Anyone who ponders these things will find that God does care for people, and by all sorts of ways shows his people the means of salvation, while it is to folly and evils of their own choosing that they owe their destruction. Thus the Jews, after the demolition of the Antonia, reduced the Temple [area] to a tetragon, though their oracles warned them that when the Temple would become four square, the city and the Temple would fall. But what incited them more than anything else to the war was an equivocal oracle also found in their sacred scriptures, announcing that at that time a man from their country would become ruler of the world. This they took to mean someone of their own race, and many of their scholars misinterpreted it, when in fact the oracle pointed to the accession of Vespasian who was proclaimed emperor. For all that, it is impossible for people to escape their fate even if they see it coming. The Jews interpreted some of these prophecies to suit themselves and treated the others with contempt, till the fall of their country and their own destruction proved their folly.


[1] Nissan.
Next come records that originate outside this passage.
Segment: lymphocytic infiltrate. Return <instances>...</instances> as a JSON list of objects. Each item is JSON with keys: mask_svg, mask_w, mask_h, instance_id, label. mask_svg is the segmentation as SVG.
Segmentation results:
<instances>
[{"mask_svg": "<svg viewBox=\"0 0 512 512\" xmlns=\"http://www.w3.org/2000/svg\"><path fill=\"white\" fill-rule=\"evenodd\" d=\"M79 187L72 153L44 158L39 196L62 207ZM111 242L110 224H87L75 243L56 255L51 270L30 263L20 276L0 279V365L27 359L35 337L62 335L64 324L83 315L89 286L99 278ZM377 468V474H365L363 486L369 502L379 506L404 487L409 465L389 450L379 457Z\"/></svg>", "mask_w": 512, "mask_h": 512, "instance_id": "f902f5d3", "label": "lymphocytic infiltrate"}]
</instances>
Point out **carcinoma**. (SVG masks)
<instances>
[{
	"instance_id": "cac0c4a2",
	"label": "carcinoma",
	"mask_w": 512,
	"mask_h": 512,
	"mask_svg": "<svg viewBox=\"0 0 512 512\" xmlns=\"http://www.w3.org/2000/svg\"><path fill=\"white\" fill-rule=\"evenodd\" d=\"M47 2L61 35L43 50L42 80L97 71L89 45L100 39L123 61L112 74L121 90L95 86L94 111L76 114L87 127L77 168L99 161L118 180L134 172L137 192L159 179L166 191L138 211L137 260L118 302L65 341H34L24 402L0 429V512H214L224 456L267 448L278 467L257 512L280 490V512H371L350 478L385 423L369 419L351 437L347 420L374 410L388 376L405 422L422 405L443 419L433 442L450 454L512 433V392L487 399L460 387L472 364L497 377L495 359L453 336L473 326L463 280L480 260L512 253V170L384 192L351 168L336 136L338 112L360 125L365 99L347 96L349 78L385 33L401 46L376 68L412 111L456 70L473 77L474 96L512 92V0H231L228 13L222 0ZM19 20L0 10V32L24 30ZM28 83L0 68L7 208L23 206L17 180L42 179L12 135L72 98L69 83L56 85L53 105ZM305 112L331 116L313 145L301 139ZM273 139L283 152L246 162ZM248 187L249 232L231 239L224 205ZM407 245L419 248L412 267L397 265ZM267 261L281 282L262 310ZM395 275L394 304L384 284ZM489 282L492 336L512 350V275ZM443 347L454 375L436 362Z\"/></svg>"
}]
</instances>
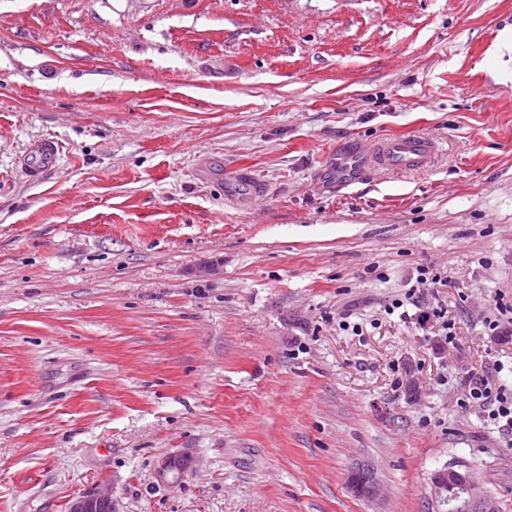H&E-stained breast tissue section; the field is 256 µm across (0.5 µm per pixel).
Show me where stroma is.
I'll return each instance as SVG.
<instances>
[{
	"instance_id": "obj_1",
	"label": "stroma",
	"mask_w": 512,
	"mask_h": 512,
	"mask_svg": "<svg viewBox=\"0 0 512 512\" xmlns=\"http://www.w3.org/2000/svg\"><path fill=\"white\" fill-rule=\"evenodd\" d=\"M509 30L512 0H0V512L102 483L113 512H445L451 463L512 512V441L458 405L512 376L482 324ZM407 134L430 168L339 186L335 149ZM422 265L455 344L387 312ZM58 147L53 140H42L34 144L30 153L38 158L37 166H29V175L37 178L53 168L56 162Z\"/></svg>"
}]
</instances>
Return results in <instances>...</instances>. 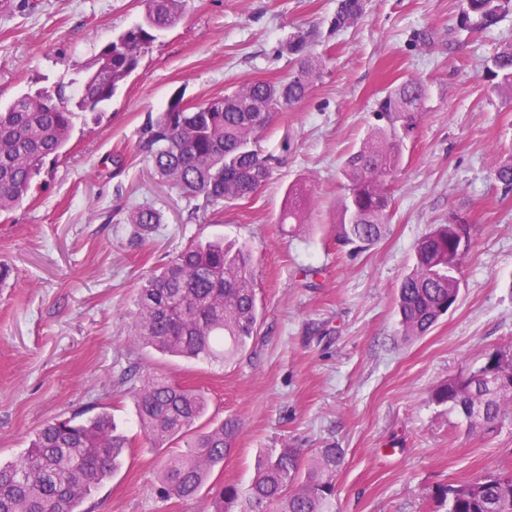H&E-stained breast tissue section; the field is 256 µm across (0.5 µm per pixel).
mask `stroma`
I'll list each match as a JSON object with an SVG mask.
<instances>
[{
  "label": "stroma",
  "mask_w": 512,
  "mask_h": 512,
  "mask_svg": "<svg viewBox=\"0 0 512 512\" xmlns=\"http://www.w3.org/2000/svg\"><path fill=\"white\" fill-rule=\"evenodd\" d=\"M144 9L142 0H12L0 12V104L82 79ZM335 11L336 0H188L0 216V461L23 453L45 422L77 413H110L132 441L82 512H210L206 489L191 500L157 496L162 456L129 394L133 375L153 369L201 389L210 419H237L215 482L247 486L259 454L275 448L336 446V512H435L436 486L512 468V424L472 431L429 399L486 351L512 349V189L494 179L512 159V101L485 70L512 42V15L483 29L461 25L459 0H367L364 18L336 33ZM301 29L316 30L325 76L265 130V185L207 206L163 183L139 149L148 113L177 95L199 104L286 76L279 48ZM408 75L428 96L391 183L389 228L370 249L343 248L341 162L370 131L377 97ZM297 180L312 182L321 215L305 233L280 221ZM134 205L159 210L164 224L139 239L131 225L106 222ZM452 217L471 241L459 299L426 336L404 340L396 290L417 241ZM215 237L252 251L260 317L247 348L226 362H190L134 344L128 324L143 277L190 240Z\"/></svg>",
  "instance_id": "obj_1"
}]
</instances>
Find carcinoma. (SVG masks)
I'll use <instances>...</instances> for the list:
<instances>
[{"instance_id":"obj_1","label":"carcinoma","mask_w":512,"mask_h":512,"mask_svg":"<svg viewBox=\"0 0 512 512\" xmlns=\"http://www.w3.org/2000/svg\"><path fill=\"white\" fill-rule=\"evenodd\" d=\"M187 0H144L141 21L128 27L95 55L79 86L27 92L0 107V214L27 196L43 161L68 143L81 111L109 102L135 71L157 34L176 25ZM365 13L364 0H337L333 29L355 25ZM512 13V0H462V20L476 18L490 27ZM314 35L297 31L281 45L288 57V75L276 81L243 83L224 96L190 106L176 98L148 114L140 148L158 178L189 198L205 204H231L250 197L269 175L261 149L262 134L273 116L302 102L324 75L323 57L313 52ZM489 72L495 88L512 98V44L492 59ZM427 85L407 76L375 102L377 124L341 167L344 194L339 201L337 239L367 247L378 242L391 219L390 178L401 169L407 142L418 127ZM312 187L288 186L282 220L302 230L312 223ZM118 224H130L143 237L163 223L151 207L118 209ZM455 222L436 224L415 247L412 270L396 295L401 334L406 340L427 335L456 304V276L469 249L467 227L462 242L452 239ZM128 336L140 345L171 357L197 360L231 358L256 333L258 307L246 244L215 239L191 244L146 277L138 289ZM500 376L493 396L485 397L487 379ZM138 423L151 448L183 449L161 464L158 498H195L210 472L230 451L238 432L232 418L200 426L207 399L167 373L138 376L133 387ZM431 399L446 404L471 428L486 433L512 423V350L492 349L483 362L451 376ZM481 406L489 430L473 415ZM131 441L114 431L106 413L81 420L75 415L42 426L30 447L15 460L0 463V512H81L93 488L122 464ZM343 450L316 448L305 462L295 448H281L258 457L247 489L226 483L215 488L212 512H332L336 473ZM434 496L446 512H512V468L438 487Z\"/></svg>"}]
</instances>
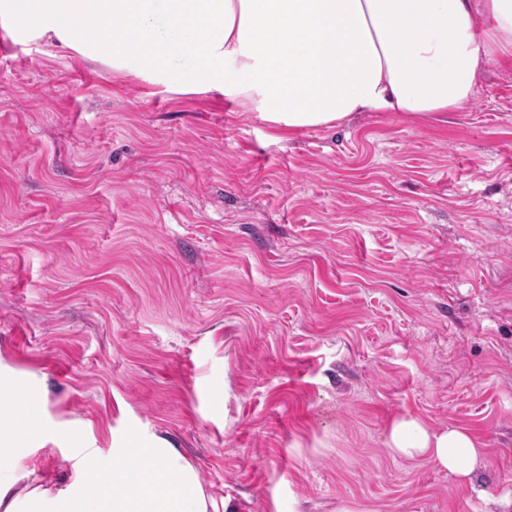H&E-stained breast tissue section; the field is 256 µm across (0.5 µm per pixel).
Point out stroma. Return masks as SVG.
Wrapping results in <instances>:
<instances>
[{
  "label": "stroma",
  "mask_w": 512,
  "mask_h": 512,
  "mask_svg": "<svg viewBox=\"0 0 512 512\" xmlns=\"http://www.w3.org/2000/svg\"><path fill=\"white\" fill-rule=\"evenodd\" d=\"M2 36L0 386L56 437L28 469L69 482V449L136 426L193 463L208 512H491L512 489V61L441 119L277 134ZM403 415L480 437V493L391 453Z\"/></svg>",
  "instance_id": "stroma-1"
}]
</instances>
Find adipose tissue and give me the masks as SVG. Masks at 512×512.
Wrapping results in <instances>:
<instances>
[{
	"mask_svg": "<svg viewBox=\"0 0 512 512\" xmlns=\"http://www.w3.org/2000/svg\"><path fill=\"white\" fill-rule=\"evenodd\" d=\"M32 40L92 58L177 95L217 93L273 128L332 127L356 112L427 121L477 93L487 63L512 56V0H0ZM98 36L78 34L85 18ZM0 512H208L196 468L165 440L131 430L123 446L80 448L65 486L17 492L30 452L10 436ZM390 450L473 487L483 443L468 429L395 418Z\"/></svg>",
	"mask_w": 512,
	"mask_h": 512,
	"instance_id": "1",
	"label": "adipose tissue"
}]
</instances>
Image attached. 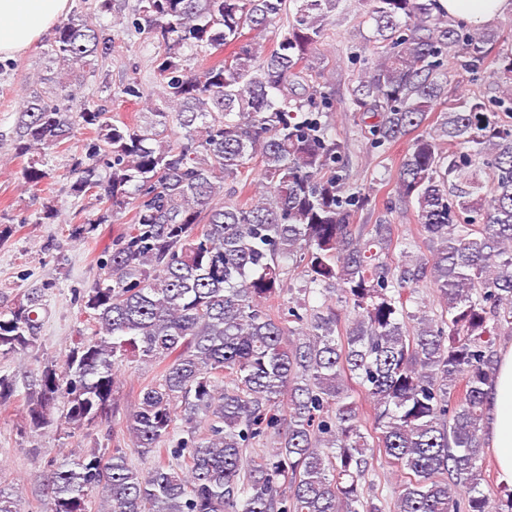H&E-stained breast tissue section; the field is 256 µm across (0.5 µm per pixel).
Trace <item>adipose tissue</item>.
Wrapping results in <instances>:
<instances>
[{
	"mask_svg": "<svg viewBox=\"0 0 512 512\" xmlns=\"http://www.w3.org/2000/svg\"><path fill=\"white\" fill-rule=\"evenodd\" d=\"M69 0H0V60L38 43L67 12ZM449 16L479 24L512 12V0H439ZM485 429L501 484L512 486V343L499 350L485 387Z\"/></svg>",
	"mask_w": 512,
	"mask_h": 512,
	"instance_id": "ef3b65f1",
	"label": "adipose tissue"
}]
</instances>
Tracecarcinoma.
<instances>
[{
  "instance_id": "cac0c4a2",
  "label": "carcinoma",
  "mask_w": 512,
  "mask_h": 512,
  "mask_svg": "<svg viewBox=\"0 0 512 512\" xmlns=\"http://www.w3.org/2000/svg\"><path fill=\"white\" fill-rule=\"evenodd\" d=\"M139 2L161 104L144 99L133 125L89 99L64 105L112 51L93 22L112 0H92L56 25L43 54L57 76L38 78L48 88L22 100L12 130L28 189L94 130L66 178L97 212L70 236L120 225L82 292L92 334L23 379L29 428L81 431L108 418L123 362L160 369L124 423L154 464L137 469L118 447L74 453L40 475L43 512H385L370 495L379 454L401 476L393 512H512L511 488L495 506L482 488L484 386L512 336V123L500 117L512 48L499 24L457 21L437 0H370L372 57L350 102L372 147L409 142L394 196L429 247L396 256V225L350 224L370 198L326 120L336 98L313 51L343 0ZM284 16L267 47L260 32ZM450 58L475 75L494 59L495 95L450 94ZM295 276L336 297L348 325L331 302L272 309ZM424 282L441 312L409 311ZM54 287L0 295L1 360L36 348ZM17 388L1 374L0 403ZM259 442L269 449L244 458Z\"/></svg>"
}]
</instances>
Cf. John 11:55, Acts 21:26-27

[2] 21 Iyar, Omer 36

[3] Precisely two weeks later

Bavli Gitin 56b

מָה עָשָׂה (טִיטוּס)? תָּפַשׂ זוֹנָה בְּיָדוֹ וְנִכְנַס לְבֵית קׇדְשֵׁי הַקֳּדָשִׁים, וְהִצִּיעַ סֵפֶר תּוֹרָה וְעָבַר עָלֶיהָ עֲבֵירָה, וְנָטַל סַיִיף וְגִידֵּר אֶת הַפָּרוֹכֶת, וְנַעֲשָׂה נֵס וְהָיָה דָּם מְבַצְבֵּץ וְיוֹצֵא, וּכְסָבוּר הָרַג אֶת עַצְמוֹ...

Avos d'Rabbi Nosson 1:6

...טיטוס הרשע...היה מורה בידו והיה מכה על גבי המזבח ואומר, "לקוס! לקוס! את מלך ואני מלך! בוא ועשי עמי מלחמה! כמה שוורים נשחטו עליך? כמה עופות נמלקו עליך? כמה יינות נסכו עליך? כמה בשמים קטרו עליך? אתה הוא שמחריב את כל העולם?!"...

Gitin 57b

אָמַר רַב יְהוּדָה אָמַר שְׁמוּאֵל וְאִיתֵּימָא רַבִּי אַמֵּי וְאָמְרִי לַהּ בְּמַתְנִיתָא תָּנָא מַעֲשֶׂה בְּאַרְבַּע מֵאוֹת יְלָדִים וִילָדוֹת שֶׁנִּשְׁבּוּ לְקָלוֹן. הִרְגִּישׁוּ בְּעַצְמָן לְמָה הֵן מִתְבַּקְּשִׁים, אָמְרוּ, "אִם אָנוּ טוֹבְעִין בַּיָּם אָנוּ בָּאִין לְחַיֵּי הָעוֹלָם הַבָּא"...כֵּיוָן שֶׁשָּׁמְעוּ יְלָדוֹת כָּךְ קָפְצוּ כּוּלָּן וְנָפְלוּ לְתוֹךְ הַיָּם...וַעֲלֵיהֶם הַכָּתוּב אוֹמֵר "כִּֽי־עָ֭לֶיךָ הֹרַ֣גְנוּ כׇל־הַיּ֑וֹם נֶ֝חְשַׁ֗בְנוּ כְּצֹ֣אן טִבְחָֽה (תהלים מד:כג)".